There are different types of sadness. They differ in density, intensity, duration, clarity, attributed meaning and side effects.
I made one of my - almost regular - daily visits to a bench yesterday, to drink a cold sugar-free lemonade and read for a while. For this purpose I took with me a copy of the collections of short stories by Katherine Mansfield. I find her stories very old-fashionably “gendered”, a world split in two parts that have drifted far away from each other into a long distance, separated in neatness and order, equally exclusive of one another, incompatible from the first glance, each an alien, unrecognisable translation of the other..the desire for wholeness lurking far down inside the unconscious mind. In this atmosphere, or because of it, she puts together words and creates stories that bring out a unique sensitivity, a tender consideration for the pain of separation. Every story is generous in emotional simplicity, for which I am sometimes either in the mood or in great need of.
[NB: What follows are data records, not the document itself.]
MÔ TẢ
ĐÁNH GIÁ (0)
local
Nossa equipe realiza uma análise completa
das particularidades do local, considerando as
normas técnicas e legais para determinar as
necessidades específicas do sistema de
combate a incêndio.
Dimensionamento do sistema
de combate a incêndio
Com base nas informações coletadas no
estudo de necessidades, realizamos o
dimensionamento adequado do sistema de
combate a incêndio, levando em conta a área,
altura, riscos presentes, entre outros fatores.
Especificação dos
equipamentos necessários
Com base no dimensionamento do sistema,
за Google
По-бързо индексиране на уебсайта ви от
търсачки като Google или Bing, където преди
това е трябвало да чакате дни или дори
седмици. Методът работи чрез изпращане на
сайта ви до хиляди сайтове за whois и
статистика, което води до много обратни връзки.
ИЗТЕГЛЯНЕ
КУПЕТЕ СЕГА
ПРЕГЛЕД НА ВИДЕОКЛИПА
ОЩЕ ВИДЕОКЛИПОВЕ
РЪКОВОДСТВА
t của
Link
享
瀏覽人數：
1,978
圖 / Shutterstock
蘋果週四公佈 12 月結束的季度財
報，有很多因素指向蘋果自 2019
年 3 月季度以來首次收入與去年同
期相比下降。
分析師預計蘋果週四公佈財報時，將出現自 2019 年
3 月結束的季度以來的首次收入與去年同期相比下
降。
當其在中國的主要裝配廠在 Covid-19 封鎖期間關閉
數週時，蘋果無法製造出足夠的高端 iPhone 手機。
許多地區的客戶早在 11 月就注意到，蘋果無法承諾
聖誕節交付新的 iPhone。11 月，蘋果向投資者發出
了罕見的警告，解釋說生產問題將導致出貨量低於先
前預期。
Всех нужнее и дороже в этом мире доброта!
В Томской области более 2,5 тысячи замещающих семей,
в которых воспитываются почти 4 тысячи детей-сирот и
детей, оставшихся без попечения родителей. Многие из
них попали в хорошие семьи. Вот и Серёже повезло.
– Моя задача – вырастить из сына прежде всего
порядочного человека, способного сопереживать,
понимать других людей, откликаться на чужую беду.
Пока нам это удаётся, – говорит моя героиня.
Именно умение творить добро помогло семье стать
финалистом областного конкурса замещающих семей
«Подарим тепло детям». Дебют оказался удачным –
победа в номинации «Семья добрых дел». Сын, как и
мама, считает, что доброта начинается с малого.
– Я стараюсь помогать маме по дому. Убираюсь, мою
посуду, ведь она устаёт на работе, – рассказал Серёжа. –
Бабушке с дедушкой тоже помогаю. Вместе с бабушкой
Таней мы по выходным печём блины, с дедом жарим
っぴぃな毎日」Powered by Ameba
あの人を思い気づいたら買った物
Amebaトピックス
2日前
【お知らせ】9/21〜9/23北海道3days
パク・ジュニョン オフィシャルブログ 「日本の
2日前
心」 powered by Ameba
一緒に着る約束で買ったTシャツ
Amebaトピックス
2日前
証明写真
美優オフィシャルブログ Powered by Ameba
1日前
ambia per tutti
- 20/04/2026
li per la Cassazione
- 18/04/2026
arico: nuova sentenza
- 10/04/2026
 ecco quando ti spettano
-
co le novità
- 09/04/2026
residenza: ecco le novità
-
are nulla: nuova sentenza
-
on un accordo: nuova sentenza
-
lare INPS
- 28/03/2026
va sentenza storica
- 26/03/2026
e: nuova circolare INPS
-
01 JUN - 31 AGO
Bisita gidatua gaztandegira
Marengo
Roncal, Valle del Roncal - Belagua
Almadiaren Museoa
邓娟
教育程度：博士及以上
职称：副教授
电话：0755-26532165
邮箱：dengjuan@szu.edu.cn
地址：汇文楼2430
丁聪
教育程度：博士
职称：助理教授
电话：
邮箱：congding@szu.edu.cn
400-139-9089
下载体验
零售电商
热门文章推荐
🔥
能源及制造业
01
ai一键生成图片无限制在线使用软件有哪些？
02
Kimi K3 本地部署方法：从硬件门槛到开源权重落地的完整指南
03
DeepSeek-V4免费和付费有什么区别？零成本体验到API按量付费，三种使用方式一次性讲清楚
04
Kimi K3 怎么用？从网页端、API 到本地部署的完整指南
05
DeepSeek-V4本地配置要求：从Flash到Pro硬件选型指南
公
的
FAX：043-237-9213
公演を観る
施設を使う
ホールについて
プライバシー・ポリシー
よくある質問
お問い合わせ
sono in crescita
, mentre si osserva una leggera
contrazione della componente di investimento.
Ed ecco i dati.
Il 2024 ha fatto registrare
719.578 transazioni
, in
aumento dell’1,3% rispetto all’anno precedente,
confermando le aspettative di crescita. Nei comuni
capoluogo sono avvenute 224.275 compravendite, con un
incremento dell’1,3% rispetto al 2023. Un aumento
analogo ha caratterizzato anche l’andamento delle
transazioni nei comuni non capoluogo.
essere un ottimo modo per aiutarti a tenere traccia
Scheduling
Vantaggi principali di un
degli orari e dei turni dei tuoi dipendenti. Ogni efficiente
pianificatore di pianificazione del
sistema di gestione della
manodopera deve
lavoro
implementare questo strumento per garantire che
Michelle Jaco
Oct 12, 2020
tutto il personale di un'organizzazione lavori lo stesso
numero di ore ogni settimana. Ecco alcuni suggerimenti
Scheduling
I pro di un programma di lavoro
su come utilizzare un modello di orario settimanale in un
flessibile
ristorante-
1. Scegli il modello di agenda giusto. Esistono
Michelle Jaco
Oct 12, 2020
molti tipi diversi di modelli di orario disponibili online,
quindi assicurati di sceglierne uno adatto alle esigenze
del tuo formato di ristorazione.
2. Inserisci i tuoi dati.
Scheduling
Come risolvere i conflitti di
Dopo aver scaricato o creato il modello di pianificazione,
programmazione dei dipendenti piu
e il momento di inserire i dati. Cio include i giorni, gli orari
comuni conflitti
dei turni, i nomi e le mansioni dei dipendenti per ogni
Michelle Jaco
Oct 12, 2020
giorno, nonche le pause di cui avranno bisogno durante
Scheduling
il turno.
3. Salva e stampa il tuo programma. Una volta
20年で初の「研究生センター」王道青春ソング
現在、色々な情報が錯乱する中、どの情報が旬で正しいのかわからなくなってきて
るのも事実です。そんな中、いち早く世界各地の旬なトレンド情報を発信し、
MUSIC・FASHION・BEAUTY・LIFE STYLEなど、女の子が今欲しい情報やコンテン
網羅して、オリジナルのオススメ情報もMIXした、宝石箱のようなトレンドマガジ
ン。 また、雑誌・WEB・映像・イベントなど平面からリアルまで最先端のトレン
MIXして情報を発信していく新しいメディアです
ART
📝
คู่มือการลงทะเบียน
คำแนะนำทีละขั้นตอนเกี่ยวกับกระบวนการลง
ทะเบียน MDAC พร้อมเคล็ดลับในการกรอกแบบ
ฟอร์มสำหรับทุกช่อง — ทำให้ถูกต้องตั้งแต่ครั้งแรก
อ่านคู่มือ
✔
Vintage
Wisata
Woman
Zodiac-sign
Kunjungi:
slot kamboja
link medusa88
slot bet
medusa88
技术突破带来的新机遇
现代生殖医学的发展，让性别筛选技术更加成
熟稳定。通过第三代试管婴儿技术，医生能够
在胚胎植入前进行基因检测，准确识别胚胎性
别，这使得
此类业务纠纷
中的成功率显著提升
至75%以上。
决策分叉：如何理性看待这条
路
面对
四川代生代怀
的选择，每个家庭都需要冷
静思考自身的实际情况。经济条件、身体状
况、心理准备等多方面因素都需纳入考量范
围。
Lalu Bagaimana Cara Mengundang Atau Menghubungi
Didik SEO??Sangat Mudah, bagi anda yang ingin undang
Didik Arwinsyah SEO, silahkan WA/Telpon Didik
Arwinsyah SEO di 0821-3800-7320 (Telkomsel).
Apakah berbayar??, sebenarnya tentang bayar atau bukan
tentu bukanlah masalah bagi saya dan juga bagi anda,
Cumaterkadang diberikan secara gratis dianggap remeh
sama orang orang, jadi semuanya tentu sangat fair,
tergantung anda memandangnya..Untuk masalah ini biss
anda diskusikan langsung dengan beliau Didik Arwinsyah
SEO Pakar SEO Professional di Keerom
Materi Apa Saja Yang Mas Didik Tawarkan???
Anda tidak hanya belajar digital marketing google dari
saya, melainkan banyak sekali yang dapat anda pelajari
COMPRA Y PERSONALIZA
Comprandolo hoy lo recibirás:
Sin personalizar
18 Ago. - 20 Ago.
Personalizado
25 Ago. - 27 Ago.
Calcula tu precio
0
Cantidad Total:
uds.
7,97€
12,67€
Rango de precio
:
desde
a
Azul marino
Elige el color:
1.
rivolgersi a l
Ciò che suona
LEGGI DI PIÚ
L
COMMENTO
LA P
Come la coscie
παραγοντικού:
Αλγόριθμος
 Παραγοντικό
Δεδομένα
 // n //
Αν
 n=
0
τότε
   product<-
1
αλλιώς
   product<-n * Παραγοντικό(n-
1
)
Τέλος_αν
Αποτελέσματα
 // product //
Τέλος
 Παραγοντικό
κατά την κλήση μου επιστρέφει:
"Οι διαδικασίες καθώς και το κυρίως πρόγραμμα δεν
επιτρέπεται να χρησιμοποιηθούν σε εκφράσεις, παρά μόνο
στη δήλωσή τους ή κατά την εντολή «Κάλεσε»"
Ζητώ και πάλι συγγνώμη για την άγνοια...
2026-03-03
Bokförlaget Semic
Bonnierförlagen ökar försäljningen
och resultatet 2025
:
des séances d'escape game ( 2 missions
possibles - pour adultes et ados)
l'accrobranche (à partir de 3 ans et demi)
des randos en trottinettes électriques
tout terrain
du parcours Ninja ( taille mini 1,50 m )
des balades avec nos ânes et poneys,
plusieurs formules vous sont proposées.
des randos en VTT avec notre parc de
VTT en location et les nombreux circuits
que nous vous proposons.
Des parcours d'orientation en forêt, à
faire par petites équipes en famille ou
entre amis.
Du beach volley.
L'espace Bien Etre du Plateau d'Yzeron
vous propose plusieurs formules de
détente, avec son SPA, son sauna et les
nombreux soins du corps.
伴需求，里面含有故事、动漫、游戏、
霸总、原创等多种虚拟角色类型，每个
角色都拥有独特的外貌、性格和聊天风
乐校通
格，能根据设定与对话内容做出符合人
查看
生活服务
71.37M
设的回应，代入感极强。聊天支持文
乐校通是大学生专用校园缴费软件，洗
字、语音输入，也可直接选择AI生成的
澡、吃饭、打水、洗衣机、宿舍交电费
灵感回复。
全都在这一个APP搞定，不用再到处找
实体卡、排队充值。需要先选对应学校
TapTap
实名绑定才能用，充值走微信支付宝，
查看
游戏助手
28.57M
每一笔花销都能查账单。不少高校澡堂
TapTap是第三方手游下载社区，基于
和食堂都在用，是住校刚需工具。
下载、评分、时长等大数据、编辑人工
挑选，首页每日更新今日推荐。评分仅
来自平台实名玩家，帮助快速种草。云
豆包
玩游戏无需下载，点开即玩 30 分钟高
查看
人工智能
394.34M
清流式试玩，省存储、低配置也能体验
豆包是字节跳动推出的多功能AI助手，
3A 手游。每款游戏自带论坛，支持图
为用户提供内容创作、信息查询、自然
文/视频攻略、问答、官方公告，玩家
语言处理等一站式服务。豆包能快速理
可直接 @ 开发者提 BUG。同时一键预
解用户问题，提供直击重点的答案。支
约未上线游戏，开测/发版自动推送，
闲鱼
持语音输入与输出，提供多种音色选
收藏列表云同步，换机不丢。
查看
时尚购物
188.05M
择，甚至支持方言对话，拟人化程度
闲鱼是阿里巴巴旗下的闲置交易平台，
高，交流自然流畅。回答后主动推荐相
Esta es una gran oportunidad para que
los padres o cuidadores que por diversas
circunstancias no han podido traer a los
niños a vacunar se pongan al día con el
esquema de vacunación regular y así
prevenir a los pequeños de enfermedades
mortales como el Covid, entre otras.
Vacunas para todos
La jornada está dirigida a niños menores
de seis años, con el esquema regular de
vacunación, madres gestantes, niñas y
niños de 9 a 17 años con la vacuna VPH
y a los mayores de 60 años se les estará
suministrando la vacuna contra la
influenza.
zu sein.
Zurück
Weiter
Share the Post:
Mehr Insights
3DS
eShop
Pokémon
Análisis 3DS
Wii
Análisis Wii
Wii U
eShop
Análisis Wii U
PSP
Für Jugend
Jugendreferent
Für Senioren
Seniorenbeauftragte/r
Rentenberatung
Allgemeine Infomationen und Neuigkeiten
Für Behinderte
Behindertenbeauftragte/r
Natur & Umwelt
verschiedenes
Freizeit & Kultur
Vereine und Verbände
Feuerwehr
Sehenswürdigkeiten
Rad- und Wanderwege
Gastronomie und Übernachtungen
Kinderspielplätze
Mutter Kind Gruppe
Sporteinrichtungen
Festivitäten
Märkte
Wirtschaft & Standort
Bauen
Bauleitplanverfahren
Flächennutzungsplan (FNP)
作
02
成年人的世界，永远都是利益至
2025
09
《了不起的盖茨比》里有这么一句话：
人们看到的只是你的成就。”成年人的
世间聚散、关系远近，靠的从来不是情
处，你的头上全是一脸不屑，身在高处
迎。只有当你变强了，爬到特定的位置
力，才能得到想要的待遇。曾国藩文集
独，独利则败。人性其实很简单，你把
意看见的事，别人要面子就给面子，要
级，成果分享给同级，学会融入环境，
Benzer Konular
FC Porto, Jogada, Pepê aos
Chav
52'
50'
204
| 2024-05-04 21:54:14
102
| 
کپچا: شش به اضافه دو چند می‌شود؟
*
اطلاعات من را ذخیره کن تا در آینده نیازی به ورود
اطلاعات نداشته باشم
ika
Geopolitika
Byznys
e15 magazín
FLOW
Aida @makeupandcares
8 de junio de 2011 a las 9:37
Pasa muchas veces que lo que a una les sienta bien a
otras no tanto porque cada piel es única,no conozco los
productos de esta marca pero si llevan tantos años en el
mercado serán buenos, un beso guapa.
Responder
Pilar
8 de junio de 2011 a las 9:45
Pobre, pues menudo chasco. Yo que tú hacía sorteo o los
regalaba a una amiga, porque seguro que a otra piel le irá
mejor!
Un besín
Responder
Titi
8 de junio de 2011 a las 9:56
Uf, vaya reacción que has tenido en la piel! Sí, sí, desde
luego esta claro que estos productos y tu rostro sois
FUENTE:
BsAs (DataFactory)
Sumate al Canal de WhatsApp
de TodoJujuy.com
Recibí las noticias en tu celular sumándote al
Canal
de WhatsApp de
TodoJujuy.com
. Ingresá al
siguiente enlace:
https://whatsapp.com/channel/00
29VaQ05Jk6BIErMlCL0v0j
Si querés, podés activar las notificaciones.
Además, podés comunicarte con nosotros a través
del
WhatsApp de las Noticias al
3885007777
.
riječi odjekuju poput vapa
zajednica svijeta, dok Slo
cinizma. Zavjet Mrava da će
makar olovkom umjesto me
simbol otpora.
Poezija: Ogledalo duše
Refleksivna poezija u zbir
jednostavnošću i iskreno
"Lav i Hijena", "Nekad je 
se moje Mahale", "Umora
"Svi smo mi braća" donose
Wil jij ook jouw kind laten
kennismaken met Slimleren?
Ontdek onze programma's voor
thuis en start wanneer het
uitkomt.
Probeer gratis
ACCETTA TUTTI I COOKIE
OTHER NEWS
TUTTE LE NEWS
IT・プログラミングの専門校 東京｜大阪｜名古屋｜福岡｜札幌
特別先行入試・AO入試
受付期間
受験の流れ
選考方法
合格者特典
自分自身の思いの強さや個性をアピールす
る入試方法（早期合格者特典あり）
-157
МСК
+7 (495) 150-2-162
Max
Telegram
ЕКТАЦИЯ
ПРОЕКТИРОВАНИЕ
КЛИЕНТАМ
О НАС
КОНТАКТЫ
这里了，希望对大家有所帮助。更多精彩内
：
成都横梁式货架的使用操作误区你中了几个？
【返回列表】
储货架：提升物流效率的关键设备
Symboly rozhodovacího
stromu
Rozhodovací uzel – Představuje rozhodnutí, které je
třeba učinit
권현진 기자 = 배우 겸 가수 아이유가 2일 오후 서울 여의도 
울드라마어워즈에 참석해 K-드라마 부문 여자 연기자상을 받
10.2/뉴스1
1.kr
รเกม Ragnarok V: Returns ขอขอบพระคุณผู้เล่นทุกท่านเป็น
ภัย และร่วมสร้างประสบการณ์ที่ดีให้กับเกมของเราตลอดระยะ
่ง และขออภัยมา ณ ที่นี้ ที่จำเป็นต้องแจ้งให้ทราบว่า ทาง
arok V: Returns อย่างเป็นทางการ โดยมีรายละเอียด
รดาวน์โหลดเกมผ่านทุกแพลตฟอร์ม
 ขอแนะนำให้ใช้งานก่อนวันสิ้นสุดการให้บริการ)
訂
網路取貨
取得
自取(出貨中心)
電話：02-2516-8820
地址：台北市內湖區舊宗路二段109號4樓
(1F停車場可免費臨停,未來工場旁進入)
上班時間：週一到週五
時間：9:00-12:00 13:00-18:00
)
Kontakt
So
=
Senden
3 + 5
Once comfortable on the bench and after a few sips of my very refreshing drink I opened the book randomly to find one of the stories I had not yet read, “Revelations”, only 6 pages long, a perfect amount of words for the amount of sun I could take in one go on such a warm day!
When the 6 pages were over I felt devastated. The woman in the story makes a break for freedom after she realises she is trapped in a relationship where she is not being neither seen nor understood. She is trapped in a life where she feels no connection to anyone or anything around her. Before she runs away she makes one last stop, where she realises that there are more types of sadness out there which are unbearable to her by virtue of their unfamiliarity. This thought crossed her mind, so clear, so real, so devastating: “we whirl along like leaves, and nobody knows -nobody cares where we fall, in what black river we float away”.. Which type of loneliness to chose from? Is it really a choice when by definition it is not possible to bare the unbearable? I decided right there and then, in the time it took me to close the book and put it back in my bag, that there is no greater sadness in the whole universe than the belief that we have no choice.